Payroll Review update
In December 2019, NAB announced the start of our Payroll Review. Since then we have regularly updated colleagues at various stages on some of the detail of our remediation program. In the last 17 months we have investigated 148 matters, of which we have closed 61. Twenty-two of these issues has resulted in an underpayment. To date, NAB has paid c. $55 million to former and current colleagues.
The Review is for our Australia-based colleagues and Australian colleagues working overseas and we are being advised by King & Wood Mallesons, supported by PwC.
Recent media reporting has mentioned the FSU instigating legal action against NAB claiming that all full time colleagues, current and former are eligible for a remediation payment due to 40 hour work schedule in SAP.
The issue raised by the FSU does not impact full time colleagues.
The issue of hours worked only impacts some current and former colleagues in group 3 and above that worked part time for all or part of the remediation period where their annualised salary was calculated using a part time rate based on either:
- their part time employment contract specifying the number of hours they are required to work each week; and
- their part time TEC was calculated by fractioning those specified hours over 40 hours per week instead of 38 hours.
NAB determines the salary of our full time colleagues based on modelling against the Banking, Finance and Insurance Award (where relevant) and market analysis for equivalent full time roles.
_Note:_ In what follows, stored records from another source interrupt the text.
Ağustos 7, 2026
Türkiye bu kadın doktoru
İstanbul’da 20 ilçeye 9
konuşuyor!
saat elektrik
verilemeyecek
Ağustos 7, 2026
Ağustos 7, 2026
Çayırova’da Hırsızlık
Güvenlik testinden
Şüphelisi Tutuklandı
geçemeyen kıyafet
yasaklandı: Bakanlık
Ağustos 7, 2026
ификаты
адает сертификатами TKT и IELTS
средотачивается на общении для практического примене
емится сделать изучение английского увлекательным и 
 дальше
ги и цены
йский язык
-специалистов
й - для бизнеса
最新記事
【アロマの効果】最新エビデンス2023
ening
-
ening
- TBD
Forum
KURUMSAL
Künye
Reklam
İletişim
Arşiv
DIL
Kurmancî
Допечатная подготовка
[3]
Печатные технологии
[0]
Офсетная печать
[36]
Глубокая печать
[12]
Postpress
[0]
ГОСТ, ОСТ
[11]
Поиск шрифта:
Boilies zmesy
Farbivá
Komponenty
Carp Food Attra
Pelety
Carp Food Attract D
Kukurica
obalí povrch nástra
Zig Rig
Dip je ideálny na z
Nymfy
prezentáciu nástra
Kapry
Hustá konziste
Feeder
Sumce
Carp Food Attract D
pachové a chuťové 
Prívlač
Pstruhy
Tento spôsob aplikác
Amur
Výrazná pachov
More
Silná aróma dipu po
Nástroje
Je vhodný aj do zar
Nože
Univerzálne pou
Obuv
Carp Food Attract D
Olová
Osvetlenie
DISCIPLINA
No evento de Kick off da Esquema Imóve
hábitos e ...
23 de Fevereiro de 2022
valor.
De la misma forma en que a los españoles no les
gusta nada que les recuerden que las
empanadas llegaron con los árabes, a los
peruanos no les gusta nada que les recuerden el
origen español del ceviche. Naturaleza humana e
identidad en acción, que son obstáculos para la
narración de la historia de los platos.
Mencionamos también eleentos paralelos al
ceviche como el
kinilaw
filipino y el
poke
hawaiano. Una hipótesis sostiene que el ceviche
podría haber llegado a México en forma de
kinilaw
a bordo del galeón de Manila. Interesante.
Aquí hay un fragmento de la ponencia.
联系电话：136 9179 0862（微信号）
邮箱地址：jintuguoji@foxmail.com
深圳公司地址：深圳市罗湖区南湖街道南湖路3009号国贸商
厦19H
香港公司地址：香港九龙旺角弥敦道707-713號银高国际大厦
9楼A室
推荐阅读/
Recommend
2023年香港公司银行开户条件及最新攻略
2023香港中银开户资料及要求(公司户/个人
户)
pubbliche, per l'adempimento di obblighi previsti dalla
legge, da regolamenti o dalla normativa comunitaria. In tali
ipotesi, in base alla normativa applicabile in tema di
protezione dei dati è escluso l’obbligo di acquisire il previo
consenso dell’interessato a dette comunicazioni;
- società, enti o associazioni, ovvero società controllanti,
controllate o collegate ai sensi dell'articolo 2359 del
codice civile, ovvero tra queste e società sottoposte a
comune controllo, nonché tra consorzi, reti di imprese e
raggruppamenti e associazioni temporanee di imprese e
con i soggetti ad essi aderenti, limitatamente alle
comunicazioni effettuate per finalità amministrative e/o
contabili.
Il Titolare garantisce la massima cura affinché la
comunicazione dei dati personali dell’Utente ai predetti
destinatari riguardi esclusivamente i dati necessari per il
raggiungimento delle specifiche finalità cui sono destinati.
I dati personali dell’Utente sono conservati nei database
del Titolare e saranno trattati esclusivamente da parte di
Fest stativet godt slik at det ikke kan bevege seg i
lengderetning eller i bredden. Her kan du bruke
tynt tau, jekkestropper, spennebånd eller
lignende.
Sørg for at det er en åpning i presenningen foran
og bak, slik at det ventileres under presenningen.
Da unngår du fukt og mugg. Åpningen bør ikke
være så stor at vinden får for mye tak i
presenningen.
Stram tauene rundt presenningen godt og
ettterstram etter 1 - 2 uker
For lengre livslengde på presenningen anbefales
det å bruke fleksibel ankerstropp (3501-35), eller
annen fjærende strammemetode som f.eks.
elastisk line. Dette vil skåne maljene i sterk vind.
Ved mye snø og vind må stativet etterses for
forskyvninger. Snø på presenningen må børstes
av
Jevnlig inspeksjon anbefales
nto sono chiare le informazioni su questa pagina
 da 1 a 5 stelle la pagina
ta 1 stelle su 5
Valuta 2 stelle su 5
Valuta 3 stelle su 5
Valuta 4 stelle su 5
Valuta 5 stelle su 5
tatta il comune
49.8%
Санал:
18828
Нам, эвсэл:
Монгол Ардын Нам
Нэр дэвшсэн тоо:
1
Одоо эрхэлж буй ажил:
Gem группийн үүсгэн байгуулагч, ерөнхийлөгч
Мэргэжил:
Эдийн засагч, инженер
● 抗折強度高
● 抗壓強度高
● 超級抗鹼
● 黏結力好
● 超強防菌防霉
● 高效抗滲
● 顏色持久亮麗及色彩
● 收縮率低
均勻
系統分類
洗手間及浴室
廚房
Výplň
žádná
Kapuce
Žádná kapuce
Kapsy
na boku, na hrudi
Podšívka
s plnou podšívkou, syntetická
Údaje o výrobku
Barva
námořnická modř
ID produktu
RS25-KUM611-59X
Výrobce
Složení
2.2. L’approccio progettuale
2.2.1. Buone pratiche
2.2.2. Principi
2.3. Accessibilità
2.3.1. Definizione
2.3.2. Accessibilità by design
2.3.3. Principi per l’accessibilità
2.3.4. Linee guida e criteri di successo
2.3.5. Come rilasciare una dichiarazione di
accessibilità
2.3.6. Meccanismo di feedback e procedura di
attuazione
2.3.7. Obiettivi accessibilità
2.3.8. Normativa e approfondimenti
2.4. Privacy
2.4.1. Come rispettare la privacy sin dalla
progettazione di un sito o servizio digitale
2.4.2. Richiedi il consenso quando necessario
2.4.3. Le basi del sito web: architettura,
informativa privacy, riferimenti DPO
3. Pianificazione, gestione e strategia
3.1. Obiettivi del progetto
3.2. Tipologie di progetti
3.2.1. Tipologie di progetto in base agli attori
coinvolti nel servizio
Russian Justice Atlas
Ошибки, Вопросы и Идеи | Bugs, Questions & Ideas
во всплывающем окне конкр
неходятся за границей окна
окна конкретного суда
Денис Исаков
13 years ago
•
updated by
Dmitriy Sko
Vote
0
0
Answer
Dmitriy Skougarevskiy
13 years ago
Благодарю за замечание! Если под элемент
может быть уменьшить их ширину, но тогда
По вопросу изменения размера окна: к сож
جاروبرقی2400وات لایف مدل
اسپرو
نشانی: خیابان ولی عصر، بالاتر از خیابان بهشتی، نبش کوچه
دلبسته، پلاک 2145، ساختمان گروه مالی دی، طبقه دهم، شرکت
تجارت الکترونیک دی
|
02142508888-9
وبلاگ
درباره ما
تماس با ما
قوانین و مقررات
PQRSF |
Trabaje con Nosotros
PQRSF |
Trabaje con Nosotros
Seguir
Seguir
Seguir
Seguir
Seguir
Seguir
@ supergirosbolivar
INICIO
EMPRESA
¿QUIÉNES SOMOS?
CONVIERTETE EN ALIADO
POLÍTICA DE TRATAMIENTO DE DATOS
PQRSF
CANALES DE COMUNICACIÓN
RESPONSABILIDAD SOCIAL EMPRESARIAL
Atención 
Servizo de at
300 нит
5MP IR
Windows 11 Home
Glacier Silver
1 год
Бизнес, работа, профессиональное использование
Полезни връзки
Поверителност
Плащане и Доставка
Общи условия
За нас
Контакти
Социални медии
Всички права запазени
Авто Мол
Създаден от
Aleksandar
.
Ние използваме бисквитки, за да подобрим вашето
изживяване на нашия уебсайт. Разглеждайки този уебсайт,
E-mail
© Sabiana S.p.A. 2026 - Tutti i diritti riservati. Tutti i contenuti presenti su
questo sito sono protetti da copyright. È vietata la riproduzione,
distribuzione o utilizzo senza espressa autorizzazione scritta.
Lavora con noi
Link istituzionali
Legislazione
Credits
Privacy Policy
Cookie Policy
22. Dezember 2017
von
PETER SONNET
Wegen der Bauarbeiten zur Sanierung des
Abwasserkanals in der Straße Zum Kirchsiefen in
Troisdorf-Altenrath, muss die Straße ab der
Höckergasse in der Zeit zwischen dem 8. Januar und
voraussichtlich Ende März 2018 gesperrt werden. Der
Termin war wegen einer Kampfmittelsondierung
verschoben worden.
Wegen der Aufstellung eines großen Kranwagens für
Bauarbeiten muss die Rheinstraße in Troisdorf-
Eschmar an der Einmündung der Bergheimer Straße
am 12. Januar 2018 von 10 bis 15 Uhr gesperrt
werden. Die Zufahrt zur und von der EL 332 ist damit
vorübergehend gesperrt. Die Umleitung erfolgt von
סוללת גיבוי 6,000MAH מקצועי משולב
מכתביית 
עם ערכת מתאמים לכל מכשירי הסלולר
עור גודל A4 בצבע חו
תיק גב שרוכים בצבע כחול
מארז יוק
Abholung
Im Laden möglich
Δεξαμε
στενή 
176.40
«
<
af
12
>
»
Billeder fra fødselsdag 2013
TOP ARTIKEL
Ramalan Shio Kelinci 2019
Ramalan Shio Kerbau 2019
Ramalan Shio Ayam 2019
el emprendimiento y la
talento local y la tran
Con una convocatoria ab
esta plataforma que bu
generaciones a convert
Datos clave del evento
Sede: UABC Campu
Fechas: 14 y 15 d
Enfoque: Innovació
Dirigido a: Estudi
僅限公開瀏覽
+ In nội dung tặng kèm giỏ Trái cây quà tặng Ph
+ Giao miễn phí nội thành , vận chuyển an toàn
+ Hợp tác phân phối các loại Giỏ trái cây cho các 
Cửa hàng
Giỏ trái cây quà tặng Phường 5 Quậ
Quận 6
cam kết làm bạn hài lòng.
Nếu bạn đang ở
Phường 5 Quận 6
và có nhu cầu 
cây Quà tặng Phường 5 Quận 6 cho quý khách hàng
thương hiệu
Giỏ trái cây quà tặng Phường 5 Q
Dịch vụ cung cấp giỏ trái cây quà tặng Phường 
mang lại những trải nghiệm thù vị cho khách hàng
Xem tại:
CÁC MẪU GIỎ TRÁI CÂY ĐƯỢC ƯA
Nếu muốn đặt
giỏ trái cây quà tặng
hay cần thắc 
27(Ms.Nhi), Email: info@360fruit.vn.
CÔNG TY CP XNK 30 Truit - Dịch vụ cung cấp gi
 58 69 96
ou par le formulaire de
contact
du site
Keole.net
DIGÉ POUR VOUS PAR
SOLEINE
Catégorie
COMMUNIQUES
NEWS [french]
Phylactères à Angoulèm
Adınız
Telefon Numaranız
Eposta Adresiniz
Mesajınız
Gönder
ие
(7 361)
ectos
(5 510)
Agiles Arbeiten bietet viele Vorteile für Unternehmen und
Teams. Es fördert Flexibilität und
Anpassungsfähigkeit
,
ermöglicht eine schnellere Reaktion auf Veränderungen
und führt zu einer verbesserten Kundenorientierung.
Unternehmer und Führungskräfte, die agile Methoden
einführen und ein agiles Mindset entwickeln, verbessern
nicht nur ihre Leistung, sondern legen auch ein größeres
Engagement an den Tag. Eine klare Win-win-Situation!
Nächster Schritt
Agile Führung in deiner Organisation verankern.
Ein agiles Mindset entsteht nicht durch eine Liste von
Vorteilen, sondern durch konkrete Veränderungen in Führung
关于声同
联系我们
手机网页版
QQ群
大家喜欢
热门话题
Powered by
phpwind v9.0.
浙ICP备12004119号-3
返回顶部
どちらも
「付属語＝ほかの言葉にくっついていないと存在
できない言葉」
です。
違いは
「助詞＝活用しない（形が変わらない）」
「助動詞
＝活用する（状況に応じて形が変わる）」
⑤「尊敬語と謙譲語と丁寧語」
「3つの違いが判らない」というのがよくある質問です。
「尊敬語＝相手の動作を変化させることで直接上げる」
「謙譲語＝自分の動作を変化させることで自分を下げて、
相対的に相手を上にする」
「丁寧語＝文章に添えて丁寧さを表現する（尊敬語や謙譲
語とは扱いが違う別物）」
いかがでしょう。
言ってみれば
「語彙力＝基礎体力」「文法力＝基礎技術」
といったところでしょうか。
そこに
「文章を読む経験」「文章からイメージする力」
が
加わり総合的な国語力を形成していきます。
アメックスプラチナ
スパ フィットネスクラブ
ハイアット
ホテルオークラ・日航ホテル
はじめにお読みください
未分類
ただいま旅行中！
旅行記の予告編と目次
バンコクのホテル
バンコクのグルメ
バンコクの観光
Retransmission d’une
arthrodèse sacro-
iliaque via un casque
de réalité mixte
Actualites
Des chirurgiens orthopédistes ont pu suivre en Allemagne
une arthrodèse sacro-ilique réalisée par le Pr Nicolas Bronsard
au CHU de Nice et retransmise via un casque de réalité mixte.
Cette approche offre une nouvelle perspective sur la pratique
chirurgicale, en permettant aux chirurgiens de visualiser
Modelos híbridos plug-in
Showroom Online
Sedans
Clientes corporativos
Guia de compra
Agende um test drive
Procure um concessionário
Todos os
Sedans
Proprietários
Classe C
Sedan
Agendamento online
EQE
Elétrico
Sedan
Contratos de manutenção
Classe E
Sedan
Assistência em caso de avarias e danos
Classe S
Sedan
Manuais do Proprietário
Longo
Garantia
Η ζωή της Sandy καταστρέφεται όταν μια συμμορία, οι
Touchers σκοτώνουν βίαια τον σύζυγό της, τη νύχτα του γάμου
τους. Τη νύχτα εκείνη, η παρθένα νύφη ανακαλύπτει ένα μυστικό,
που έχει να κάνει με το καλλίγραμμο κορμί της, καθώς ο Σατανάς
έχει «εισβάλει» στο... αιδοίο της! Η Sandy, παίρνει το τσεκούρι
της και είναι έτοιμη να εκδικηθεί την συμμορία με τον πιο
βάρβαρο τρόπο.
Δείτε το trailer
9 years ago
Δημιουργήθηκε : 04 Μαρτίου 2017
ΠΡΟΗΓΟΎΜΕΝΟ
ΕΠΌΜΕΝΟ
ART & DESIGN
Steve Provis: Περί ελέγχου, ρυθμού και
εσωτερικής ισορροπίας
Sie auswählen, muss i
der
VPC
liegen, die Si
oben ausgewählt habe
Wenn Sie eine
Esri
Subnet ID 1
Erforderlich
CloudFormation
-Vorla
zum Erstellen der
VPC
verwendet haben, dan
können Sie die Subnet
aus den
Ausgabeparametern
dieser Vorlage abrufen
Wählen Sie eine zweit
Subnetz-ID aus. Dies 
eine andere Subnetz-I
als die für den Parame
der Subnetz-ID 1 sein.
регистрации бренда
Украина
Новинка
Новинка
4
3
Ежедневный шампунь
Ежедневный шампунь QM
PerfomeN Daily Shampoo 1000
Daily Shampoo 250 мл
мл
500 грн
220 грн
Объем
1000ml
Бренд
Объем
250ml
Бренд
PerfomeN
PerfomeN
Any periods during which a colleague has worked in a full time capacity are unaffected by this issue as hours of work are not used to formulate their salary.
NAB has identified 3,200 current and former colleagues impacted by the part time issue. We have paid all current colleagues and are now in the process of contacting former colleagues.
The issues identified in the Payroll Review are not acceptable and we apologise to all current and former colleagues impacted. We are moving as quickly as possible to fix these issues and we want to make sure we get this right.